EXTRAHIERTER TEXT →
Über das sittliche und gesellschaftliche Leben wachte damals mit strengem Auge die katholische Kirche. Das Fricktal war erst zu Beginn des 19. Jahrhunderts zur Schweiz und zum Aargau gekommen. Vorher war es Teil der österreichischen Besitzungen, gewissermassen der letzte verbleibende Rest der ursprünglichen Habsburger Stammlande südlich des Rheins. Da das österreichische Herrscherhaus während der Reformation katholisch geblieben war, hing auch das Fricktal dem alten Glauben an. Durch die Präsenz ihrer Priester in den Dörfern, den noch üblichen täglichen Kirchgang vor der Feldarbeit, die zahlreichen religiösen Rituale und Vorschriften im Alltag und insbesondere die häufigen Feiertage und Heiligenfeste war die Kirche allgegenwärtig im Leben der Menschen – sie war in vielerlei Hinsicht um einiges präsenter als der noch junge schweizerische Bundesstaat. Die Religion und damit die Kirche erhielten zusätzlichen Auftrieb durch Not und Armut; sie spendete Trost und erleichterte die Meisterung des materiell schwierigen Lebens.

ARBEITSAUFTRÄGE →
1. Beantworte anhand des Textes über die Kirche im Fricktal kurz die folgenden Fragen:
(a) Wann kam das Fricktal zur Schweiz und zum Aargau?
(b) Aus welchem Grund hing das Fricktal dem alten Glauben an?
(c) Zu welchem Zeitpunkt des Tages war der Kirchgang noch üblich?
2. Führe den Text über die Kirche im Fricktal nach seinem letzten Satz in einem Absatz fort.

GESPEICHERTE DATEN →
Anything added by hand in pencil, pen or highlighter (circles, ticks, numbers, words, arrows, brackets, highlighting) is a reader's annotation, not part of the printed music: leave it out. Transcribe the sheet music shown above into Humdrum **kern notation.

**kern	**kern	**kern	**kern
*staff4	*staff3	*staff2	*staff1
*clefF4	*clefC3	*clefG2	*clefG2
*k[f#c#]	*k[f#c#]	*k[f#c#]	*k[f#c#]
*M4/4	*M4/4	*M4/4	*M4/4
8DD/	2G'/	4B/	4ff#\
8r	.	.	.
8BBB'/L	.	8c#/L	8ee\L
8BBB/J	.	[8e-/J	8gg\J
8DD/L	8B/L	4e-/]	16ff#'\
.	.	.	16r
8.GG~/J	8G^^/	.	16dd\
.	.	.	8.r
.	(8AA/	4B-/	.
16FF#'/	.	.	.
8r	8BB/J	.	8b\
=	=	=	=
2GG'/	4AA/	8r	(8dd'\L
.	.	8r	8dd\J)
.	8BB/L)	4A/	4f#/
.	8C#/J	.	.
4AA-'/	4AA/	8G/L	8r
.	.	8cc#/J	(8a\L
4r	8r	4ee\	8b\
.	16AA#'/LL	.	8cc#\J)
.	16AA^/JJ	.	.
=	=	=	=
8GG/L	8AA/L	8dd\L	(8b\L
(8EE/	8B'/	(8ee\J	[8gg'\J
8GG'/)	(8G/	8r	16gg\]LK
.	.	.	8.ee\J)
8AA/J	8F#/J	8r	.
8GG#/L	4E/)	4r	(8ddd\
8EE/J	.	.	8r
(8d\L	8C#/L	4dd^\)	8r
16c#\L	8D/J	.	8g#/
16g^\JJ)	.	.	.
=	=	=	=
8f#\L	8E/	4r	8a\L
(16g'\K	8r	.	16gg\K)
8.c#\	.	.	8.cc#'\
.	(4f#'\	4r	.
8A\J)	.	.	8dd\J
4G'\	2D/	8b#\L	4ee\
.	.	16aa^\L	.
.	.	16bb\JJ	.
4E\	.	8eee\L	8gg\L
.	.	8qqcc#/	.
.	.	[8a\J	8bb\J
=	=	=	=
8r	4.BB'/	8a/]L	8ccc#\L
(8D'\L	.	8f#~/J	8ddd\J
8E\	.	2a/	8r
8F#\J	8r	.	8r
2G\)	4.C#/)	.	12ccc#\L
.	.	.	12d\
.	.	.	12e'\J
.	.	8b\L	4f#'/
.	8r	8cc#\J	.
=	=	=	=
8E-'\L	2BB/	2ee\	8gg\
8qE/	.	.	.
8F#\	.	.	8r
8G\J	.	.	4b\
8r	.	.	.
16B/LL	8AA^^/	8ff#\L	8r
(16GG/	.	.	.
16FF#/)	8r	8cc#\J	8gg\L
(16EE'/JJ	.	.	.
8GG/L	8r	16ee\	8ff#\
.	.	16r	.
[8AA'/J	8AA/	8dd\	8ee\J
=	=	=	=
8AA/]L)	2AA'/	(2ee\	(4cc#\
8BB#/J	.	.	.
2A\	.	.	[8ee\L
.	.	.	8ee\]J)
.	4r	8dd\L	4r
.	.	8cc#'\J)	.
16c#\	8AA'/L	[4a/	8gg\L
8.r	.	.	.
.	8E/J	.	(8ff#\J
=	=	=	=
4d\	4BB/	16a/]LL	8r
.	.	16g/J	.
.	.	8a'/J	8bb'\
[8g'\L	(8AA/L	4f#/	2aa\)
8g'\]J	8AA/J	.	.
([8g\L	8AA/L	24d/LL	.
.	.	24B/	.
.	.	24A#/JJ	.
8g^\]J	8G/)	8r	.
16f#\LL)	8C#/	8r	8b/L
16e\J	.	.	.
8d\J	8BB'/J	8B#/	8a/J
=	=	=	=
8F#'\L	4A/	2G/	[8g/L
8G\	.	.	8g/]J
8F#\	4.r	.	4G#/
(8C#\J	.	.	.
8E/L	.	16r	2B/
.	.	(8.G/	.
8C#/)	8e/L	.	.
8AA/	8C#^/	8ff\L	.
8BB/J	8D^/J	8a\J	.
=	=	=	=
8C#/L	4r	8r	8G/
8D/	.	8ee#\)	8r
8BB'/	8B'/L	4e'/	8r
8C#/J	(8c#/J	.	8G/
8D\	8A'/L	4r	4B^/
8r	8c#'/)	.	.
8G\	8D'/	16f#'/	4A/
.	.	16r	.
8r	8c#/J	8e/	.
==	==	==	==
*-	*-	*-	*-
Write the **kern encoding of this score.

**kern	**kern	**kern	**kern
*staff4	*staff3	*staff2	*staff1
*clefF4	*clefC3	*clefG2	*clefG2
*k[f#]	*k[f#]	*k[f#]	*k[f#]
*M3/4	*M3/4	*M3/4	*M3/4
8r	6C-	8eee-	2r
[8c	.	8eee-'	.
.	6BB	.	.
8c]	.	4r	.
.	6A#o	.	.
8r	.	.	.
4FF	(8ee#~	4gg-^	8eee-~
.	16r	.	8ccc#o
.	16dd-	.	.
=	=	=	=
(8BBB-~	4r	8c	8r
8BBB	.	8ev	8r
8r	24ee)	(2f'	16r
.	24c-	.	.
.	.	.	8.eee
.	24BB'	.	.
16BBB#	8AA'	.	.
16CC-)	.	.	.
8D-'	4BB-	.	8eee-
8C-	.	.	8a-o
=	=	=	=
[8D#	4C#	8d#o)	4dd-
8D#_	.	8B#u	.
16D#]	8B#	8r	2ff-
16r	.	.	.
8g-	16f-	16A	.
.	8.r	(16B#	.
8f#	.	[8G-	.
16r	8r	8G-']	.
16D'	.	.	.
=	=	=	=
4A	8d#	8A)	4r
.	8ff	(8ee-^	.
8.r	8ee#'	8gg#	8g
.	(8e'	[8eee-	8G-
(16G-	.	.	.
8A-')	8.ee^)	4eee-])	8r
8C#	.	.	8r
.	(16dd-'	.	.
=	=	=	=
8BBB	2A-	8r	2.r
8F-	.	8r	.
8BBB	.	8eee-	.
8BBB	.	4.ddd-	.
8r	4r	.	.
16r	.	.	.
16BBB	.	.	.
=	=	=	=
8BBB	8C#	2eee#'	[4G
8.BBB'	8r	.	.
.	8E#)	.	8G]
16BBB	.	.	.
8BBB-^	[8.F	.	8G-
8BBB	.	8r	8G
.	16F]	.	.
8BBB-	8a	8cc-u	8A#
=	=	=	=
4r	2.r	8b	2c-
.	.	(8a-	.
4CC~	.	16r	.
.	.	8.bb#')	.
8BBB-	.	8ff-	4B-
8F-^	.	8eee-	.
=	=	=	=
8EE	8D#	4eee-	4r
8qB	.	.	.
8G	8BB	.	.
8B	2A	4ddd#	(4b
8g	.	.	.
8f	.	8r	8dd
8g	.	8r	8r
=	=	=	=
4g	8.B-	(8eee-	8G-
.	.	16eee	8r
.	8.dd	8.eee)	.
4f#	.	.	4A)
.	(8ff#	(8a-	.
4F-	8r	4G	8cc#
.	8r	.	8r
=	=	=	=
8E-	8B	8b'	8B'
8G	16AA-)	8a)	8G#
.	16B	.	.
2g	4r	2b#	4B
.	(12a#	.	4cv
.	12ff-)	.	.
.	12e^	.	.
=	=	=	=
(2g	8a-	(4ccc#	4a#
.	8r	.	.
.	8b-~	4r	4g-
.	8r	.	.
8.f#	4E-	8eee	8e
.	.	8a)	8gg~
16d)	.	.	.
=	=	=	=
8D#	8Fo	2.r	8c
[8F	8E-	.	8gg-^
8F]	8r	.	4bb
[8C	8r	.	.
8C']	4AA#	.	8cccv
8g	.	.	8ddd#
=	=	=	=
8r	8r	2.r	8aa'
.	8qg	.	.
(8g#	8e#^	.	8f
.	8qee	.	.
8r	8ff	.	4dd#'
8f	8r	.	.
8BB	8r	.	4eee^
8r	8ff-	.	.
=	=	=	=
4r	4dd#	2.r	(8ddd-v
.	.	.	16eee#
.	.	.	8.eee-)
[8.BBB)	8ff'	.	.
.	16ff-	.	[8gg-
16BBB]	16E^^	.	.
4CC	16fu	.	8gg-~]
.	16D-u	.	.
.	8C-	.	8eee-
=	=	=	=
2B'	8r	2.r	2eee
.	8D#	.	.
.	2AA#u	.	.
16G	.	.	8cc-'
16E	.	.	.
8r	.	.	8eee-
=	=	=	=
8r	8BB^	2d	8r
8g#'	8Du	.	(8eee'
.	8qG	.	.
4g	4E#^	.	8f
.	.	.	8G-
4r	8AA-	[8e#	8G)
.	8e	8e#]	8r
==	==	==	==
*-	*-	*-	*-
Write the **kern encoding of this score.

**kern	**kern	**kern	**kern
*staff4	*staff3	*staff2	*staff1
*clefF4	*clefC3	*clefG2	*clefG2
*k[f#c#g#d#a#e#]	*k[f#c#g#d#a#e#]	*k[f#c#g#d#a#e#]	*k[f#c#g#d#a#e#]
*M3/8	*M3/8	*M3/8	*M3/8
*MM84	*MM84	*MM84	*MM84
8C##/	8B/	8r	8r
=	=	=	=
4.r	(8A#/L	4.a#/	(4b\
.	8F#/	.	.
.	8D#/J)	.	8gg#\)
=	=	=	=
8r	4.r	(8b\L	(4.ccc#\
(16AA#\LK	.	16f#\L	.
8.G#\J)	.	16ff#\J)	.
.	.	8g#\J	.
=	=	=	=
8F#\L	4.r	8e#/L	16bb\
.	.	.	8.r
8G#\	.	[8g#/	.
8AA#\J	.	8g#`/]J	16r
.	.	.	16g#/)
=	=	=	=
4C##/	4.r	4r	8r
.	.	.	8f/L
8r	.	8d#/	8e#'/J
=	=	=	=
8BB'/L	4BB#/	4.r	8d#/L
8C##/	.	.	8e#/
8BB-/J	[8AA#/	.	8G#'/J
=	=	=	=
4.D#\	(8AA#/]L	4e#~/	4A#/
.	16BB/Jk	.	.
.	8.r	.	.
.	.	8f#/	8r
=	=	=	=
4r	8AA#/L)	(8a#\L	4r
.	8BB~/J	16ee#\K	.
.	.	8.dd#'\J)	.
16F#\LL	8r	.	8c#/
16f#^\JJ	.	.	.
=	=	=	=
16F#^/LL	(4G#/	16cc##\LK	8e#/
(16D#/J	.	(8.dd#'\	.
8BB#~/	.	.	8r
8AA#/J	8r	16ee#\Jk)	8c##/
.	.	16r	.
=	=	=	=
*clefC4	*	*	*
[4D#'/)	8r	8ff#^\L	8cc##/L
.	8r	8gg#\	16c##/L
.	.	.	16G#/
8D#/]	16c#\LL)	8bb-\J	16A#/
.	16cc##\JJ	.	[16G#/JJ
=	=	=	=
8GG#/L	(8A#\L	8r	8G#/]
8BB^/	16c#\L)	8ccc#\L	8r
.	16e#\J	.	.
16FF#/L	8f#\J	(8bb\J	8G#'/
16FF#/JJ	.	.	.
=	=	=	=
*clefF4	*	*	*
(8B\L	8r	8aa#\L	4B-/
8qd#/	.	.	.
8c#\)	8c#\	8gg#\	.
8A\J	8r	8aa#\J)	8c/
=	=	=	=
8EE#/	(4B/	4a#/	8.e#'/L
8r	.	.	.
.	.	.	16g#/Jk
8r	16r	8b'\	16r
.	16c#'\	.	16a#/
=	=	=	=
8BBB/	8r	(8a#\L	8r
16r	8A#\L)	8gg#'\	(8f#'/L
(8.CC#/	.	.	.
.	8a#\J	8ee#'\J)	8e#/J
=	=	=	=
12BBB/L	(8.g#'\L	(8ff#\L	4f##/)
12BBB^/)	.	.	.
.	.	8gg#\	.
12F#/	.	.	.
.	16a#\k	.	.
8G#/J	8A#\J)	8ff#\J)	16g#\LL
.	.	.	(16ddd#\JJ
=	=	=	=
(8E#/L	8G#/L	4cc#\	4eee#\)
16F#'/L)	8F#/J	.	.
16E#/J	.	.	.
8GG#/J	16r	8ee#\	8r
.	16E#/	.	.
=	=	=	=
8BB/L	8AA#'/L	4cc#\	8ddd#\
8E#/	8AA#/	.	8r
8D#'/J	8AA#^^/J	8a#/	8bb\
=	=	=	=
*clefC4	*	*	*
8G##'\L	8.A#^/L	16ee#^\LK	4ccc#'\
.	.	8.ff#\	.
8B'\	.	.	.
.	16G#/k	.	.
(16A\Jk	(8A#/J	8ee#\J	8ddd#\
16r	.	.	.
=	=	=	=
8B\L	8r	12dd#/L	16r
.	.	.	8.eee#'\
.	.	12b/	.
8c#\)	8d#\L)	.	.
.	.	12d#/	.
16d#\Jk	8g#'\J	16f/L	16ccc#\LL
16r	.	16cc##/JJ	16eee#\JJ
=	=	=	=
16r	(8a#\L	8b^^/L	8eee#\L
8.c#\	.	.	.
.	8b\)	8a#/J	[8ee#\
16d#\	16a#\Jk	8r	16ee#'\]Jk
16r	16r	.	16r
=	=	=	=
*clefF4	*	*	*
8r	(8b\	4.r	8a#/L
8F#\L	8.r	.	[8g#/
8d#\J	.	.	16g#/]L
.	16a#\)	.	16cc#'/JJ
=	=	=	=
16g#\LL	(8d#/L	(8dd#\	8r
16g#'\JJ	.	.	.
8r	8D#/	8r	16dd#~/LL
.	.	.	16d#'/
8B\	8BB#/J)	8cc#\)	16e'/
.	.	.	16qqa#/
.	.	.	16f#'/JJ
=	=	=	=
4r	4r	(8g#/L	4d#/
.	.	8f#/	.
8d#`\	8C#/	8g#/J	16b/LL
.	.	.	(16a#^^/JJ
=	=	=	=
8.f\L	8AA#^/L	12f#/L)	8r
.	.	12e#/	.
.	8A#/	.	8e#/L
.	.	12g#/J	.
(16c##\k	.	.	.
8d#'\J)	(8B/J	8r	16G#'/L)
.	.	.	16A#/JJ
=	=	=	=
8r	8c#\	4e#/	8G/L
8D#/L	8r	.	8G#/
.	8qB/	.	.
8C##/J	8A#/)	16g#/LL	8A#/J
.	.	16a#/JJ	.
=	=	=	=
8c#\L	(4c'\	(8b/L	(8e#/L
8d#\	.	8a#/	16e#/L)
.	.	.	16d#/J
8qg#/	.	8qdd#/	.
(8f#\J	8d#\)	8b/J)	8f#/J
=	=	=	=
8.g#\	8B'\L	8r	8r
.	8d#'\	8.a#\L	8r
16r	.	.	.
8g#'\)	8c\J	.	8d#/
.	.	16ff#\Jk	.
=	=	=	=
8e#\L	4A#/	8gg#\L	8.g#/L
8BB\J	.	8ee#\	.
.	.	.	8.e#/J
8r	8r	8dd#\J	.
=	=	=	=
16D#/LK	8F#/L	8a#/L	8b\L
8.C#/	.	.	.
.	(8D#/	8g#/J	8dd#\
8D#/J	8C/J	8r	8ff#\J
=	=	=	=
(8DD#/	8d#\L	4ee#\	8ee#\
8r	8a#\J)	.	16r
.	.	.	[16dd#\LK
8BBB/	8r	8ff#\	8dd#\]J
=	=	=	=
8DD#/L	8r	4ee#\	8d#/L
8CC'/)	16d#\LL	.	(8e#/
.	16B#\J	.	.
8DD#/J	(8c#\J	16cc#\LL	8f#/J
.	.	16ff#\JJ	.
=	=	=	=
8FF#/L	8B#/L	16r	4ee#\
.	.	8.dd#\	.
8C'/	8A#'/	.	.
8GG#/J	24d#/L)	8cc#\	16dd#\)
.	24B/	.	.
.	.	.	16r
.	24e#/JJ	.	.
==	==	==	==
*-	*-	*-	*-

LÖSUNGEN PRO AUFGABE →
1.
(a) Zu Beginn des 19. Jahrhunderts.
(b) Weil das österreichische Herrscherhaus, zu dessen Besitzungen das Fricktal vorher gehörte, während der Reformation katholisch geblieben war.
(c) Vor der Feldarbeit.

2.
Im ausgehenden 19. Jahrhunderts wurde Religion in vielerlei Hinsicht eine Domäne der Frauen. Zwar war die Kirche als Organisation und Hierarchie, wie der Staat, eine ausgesprochene Männersache: Nur Männer konnten Priester werden, und selbst niedrige kirchliche Aufgaben wie etwa das Ministrieren bei der Messe war ausschliesslich eine Angelegenheit für Knaben. Noch stärker als in den reformierten Teilen der Gesellschaft waren die Geschlechterrollen eindeutig festgelegt, und die Kirche kontrollierte mit besonderem, durchaus diskriminierendem Eifer gewisse Bereiche, so zum Beispiel die Sexualität. «Fehltritte» gegen die rigiden Moralvorstellungen der damaligen Zeit, wie etwa aussereheliche Beziehungen oder vorehelicher Geschlechtsverkehr, wurden bei Frauen viel strenger geahndet als bei Männern. Die Kirche war beileibe keine Emanzipations- und Gleichstellungsbewegung.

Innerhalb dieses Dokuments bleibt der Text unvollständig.